The Ides of March comes from the ides, a term the Romans used to note the middle of a month. Every month has an ides around the middle (as well as a calends at the beginning of the month and nones eight days before the ides). The Ides of March feels special for a couple of reasons: it's the day Caesar was murdered, and it's the subject of a soothsayer's spooky prophecy in William Shakespeare's Julius Caesar.
The truth is actually more interesting.
For one, we know who the soothsayer was and what he really said: he was named Spurinna, and he was from Etruria. That's important, because Etruscans were known to specialize in divination. Cicero's letters , Plutarch, and Suetonius all confirm his high status. As notably, Spurinna's warning to Caesar was more complex — and more accurate — than the type of prophecy most modern skeptics would dismiss.

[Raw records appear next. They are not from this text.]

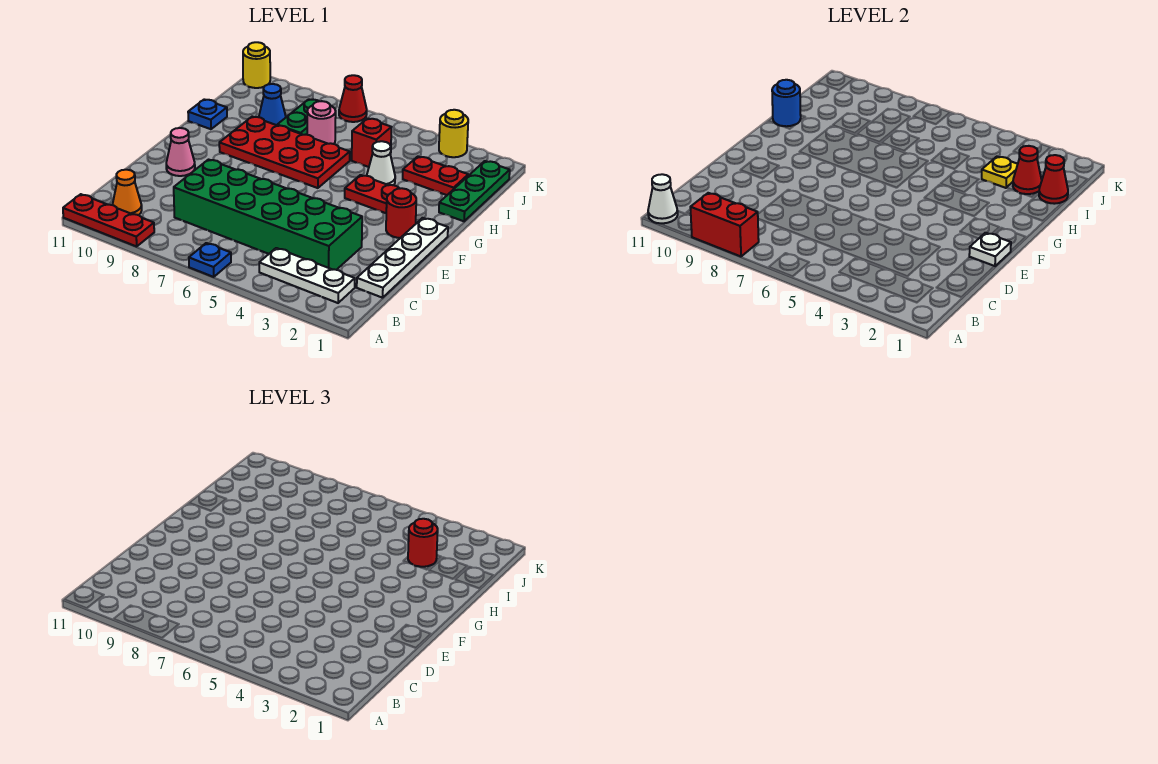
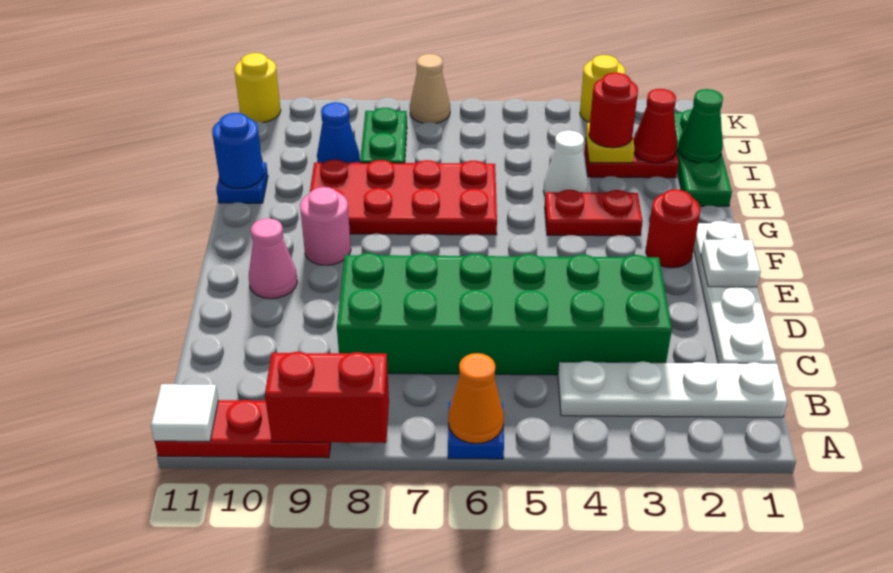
white 1x1 cone [648,174,678,223] -> white 1x1 tile [151,384,218,441]
white 1x3 plate [259,248,355,303] -> white 1x4 plate [558,361,787,417]
orange 1x1 cone [113,170,142,215] -> orange 1x1 cone moved to [448,353,504,444]
red 1x1 cone [1039,155,1068,204] -> green 1x1 cone [678,89,723,163]
red 1x1 brick [352,118,391,167] -> none
pink 1x1 round brick [307,101,336,144] -> pink 1x1 round brick moved to [300,187,351,265]
red 1x1 cone [339,75,367,122] -> tan 1x1 cone [410,54,450,123]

"They have a lot of contacts," Strauss says, "and they're people who know what's going on." That would have made Spurinna's prophecy a more frightening bellwether of the anti-Caesar sentiment in Rome. Soothsayers could poll the elites, and the elites did not like Caesar.
On February 15, Spurinna said he found a bad omen: a bull without a heart (it's unclear if the bull was a genetic abnormality, a shocking sign, or a soothsayer's poetic license). After that, Spurinna told Caesar to beware for the next 30 days, not just on the Ides of March. It wasn't a lucky prediction but rather a calculated assessment of Rome's political climate.
The end date of the prophecy wasn't a coincidence, either — on March 18, Caesar was going to embark on a multiyear military campaign that would take him away from Rome. The assassins had to kill him before he left.